Location: Serpentine South, Kensington Gardens, London


Date: March 27 – September 6, 2026


Project: Picture Making, solo exhibition of new and recent paintings, monotypes, and drawings


Why it Matters: Brown's first institutional painting show in the UK in over twenty years


Picture Making, installation view, Serpentine South, 2026. © Cecily Brown. Photo- © Jo Underhill
Picture Making, installation view, Serpentine South, 2026. © Cecily Brown. Photo- © Jo Underhill

Cecily Brown left London for New York in 1994. She studied at the Slade, used to visit Serpentine as a student, and hasn't had a solo in a UK public gallery since Modern Art Oxford in 2005. Picture Making is her coming back, and the location matters. The gallery sits inside Kensington Gardens, and the show is built around that. Nature, park life, couples in the woods, bodies disappearing into landscape.


The Serpentine Picture, 2024, Oil on linen, 119.38 x 185.42 cm (47 x 73 in.) © Cecily Brown, 2026. Photo - Genevieve Hanson
The Serpentine Picture, 2024, Oil on linen, 119.38 x 185.42 cm (47 x 73 in.) © Cecily Brown, 2026. Photo - Genevieve Hanson

New paintings made for this show sit next to work going back to 2001. Bacchanal (2001) and Couple (2003–2004) are in there, alongside new pieces like Froggy would a-wooing go and Little Miss Muffet (both 2024–2025). Brown paints the way you might remember a scene: figures appear, break apart, merge with whatever is around them. You see something and then you're not sure you saw it.

A group of "nature walk" paintings, made specifically for Serpentine, all start from the same image: a jigsaw puzzle illustration of a fallen log over a river. She paints it over and over, different scales, different palettes, different formats.

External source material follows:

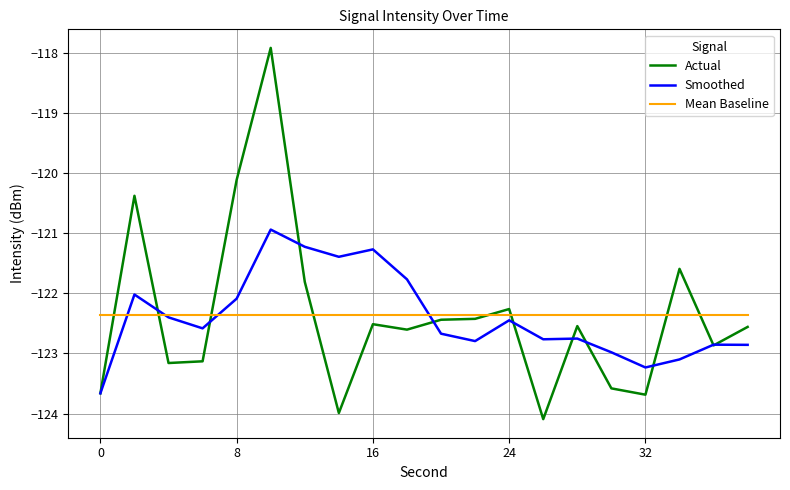

What is the sum of all Smoothed values?

-2447.8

The subject is just a starting point.


Picture Making, installation view, Serpentine South, 2026. © Cecily Brown. Photo- © Jo Underhill
Picture Making, installation view, Serpentine South, 2026. © Cecily Brown. Photo- © Jo Underhill

There are also drawings and monotypes that pull from Beatrix Potter, the Orlando the Marmalade Cat books by Kathleen Hale, and old Ladybird titles. Animals standing in for people. Children's stories with something darker underneath.


The catalogue is designed by Irma Boom and includes personal letters between Brown and painter Celia Paul, an interview with Hans Ulrich Obrist, and a text by poet Isabel Galleymore.